-- start SELECTED PASSAGE --

Anyone excited about the potential to mobilise art towards political change should be reminded that it was avant-garde icon Karlheinz Stockhausen who crowned the 9/11 attack ‘the greatest work of art ever’ – how telling it is that a group of fundamentalist hardliners, perhaps the most extreme macho men on the planet, are the ones to produce such a strong image, the most gripping, total happening, the most subversive act of political criticism, more ambitious than anything produced by context-savvy, well-meaning Western artists, and in a tragic irony, instilling a chillingly god-fearing twist to the secular, revolutionary notion of art and life becoming one.
The extreme yet unavoidable logical conclusion of the modernist severing and atomisation of art brought the medium to its knees. The reason there is even a desire to mobilise art towards activism is because art as a discipline and language had been crippled by the blindspots that plague all political thought either left or right.
Submitting art to the political can only mean giving up on what art can uniquely achieve. Submitting art to the political can only mean abandoning and forfeiting it.
Anyone deluded to think the political is the sole arena for change does not have an interest in art beyond it serving as cold, dead source material, a-priori and inherently inferior to direct action and the one-dimensional appliance of power on the range spanning signing petitions and flying planes into landmark buildings.

-- end SELECTED PASSAGE --
-- start PROVIDED MATERIAL --

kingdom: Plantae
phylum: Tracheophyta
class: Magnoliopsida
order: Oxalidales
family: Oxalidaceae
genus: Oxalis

-- end PROVIDED MATERIAL --

GOAL OF THE EXERCISE — In the passage on art and politics, who called the 9/11 attack "the greatest work of art ever"?

RESULT — Karlheinz Stockhausen